BRIEF: Render the stretch from the line containing "What is the ratio" through the end of the records as a JSON list of strings, one string per line, with blank lines omitted. Leave the pictures out of the list.

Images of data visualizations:

BEGIN

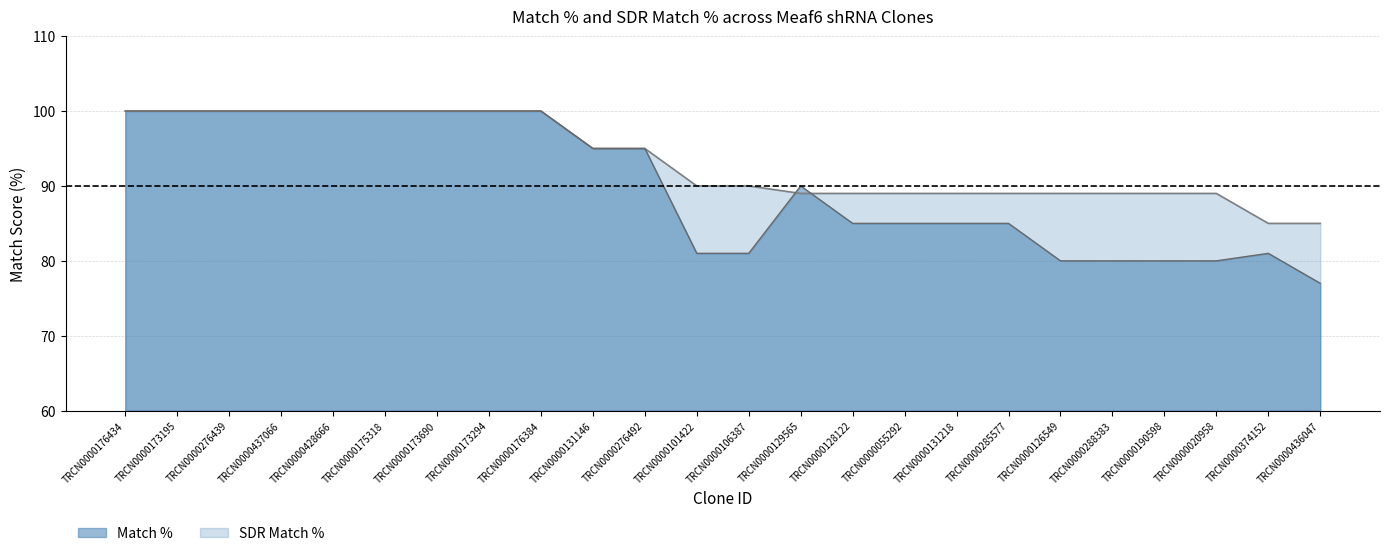

True or false: Match % and SDR Match % cross at least once.

True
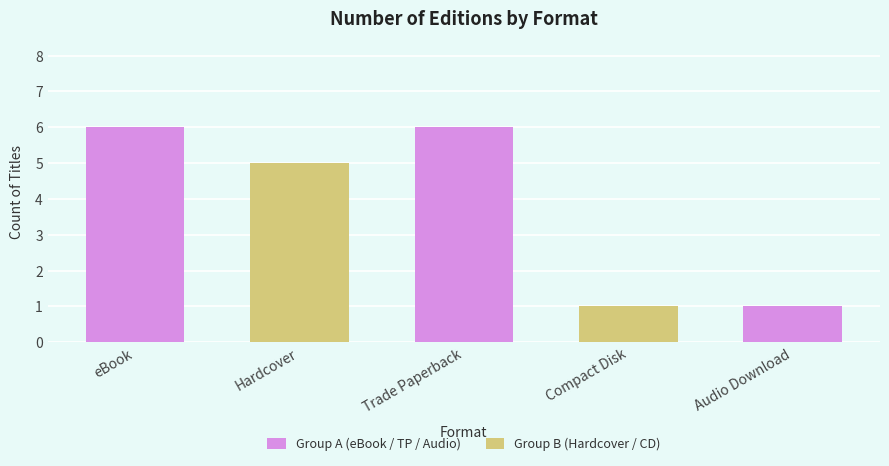

Reading right to left, extract all data points from this chart.

Group A (eBook / TP / Audio): Audio Download=1	Compact Disk=0	Trade Paperback=6	Hardcover=0	eBook=6
Group B (Hardcover / CD): Audio Download=0	Compact Disk=1	Trade Paperback=0	Hardcover=5	eBook=0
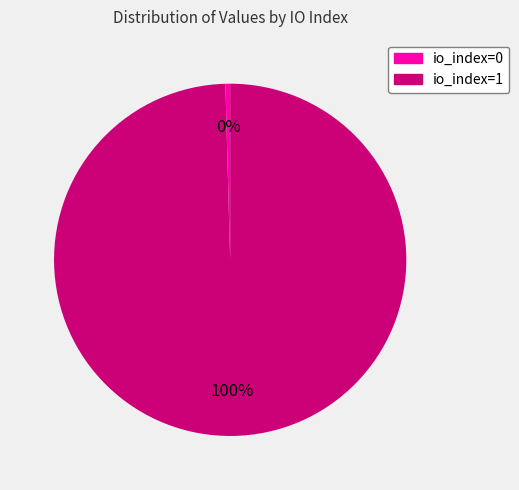

Is the sum of io_index=1 and io_index=0 greater than half?

Yes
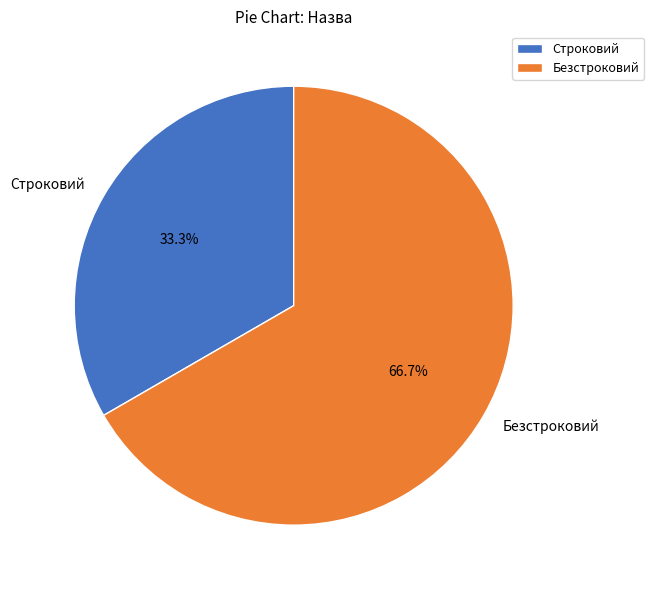

What percentage is the Строковий slice, to the nearest percent?

33%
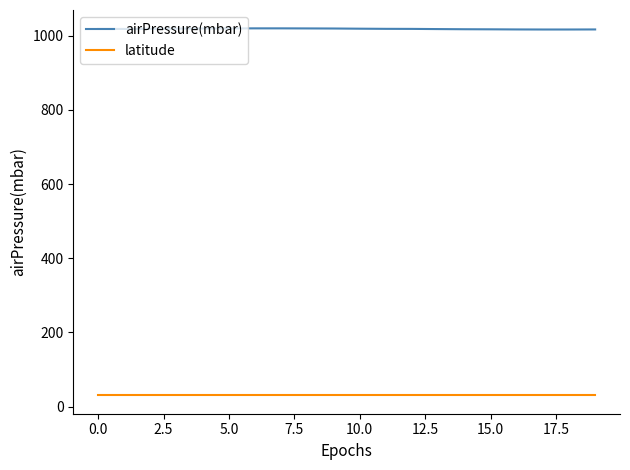

What is the smallest value displayed?

30.3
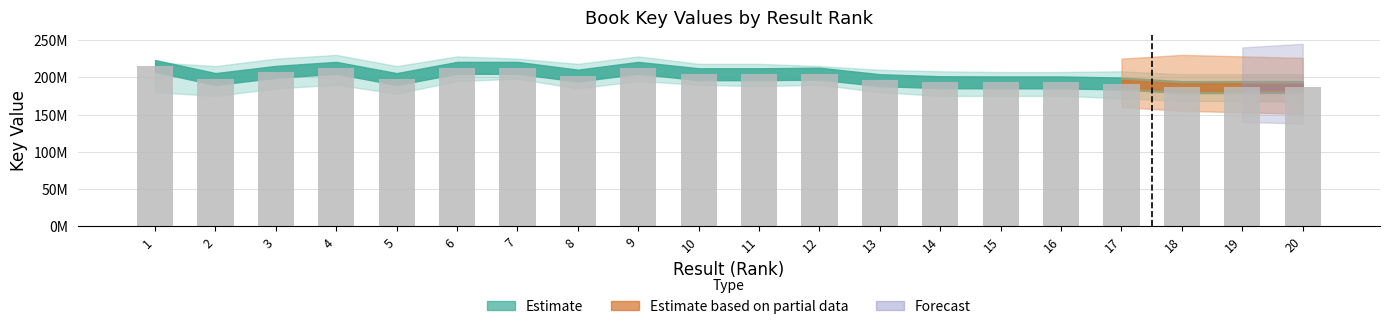

What is the ratio of the value at 20 to the value at 12?

0.9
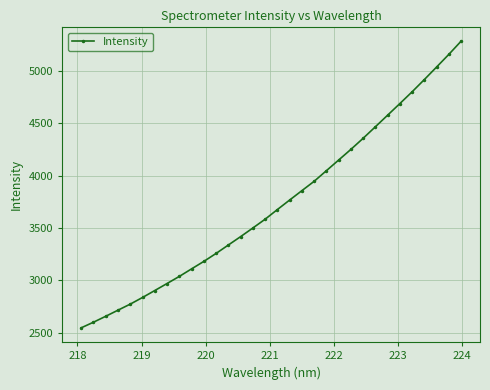

What is the value of the 10th point from the left?

3110.7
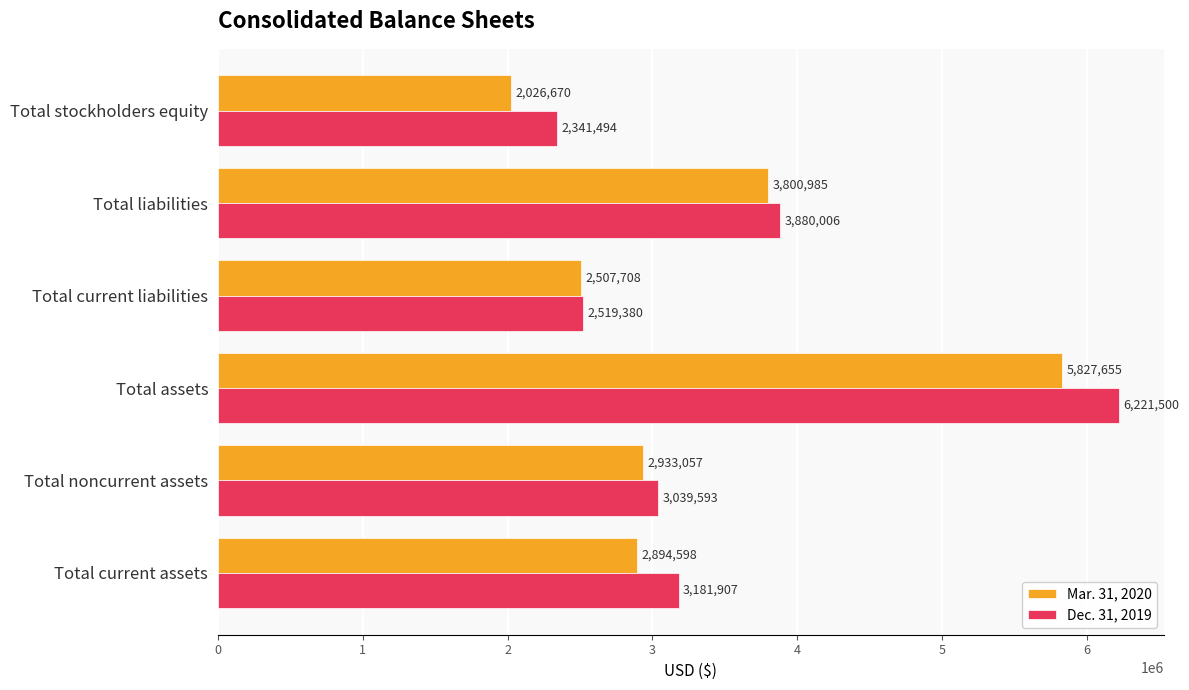

Which series has the widest spread of values?

Dec. 31, 2019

END

RESULT OF THE TASK:
[
  "What is the ratio of the value at 20 to the value at 12?",
  "0.9",
  "What is the value of the 10th point from the left?",
  "3110.7",
  "Which series has the widest spread of values?",
  "Dec. 31, 2019"
]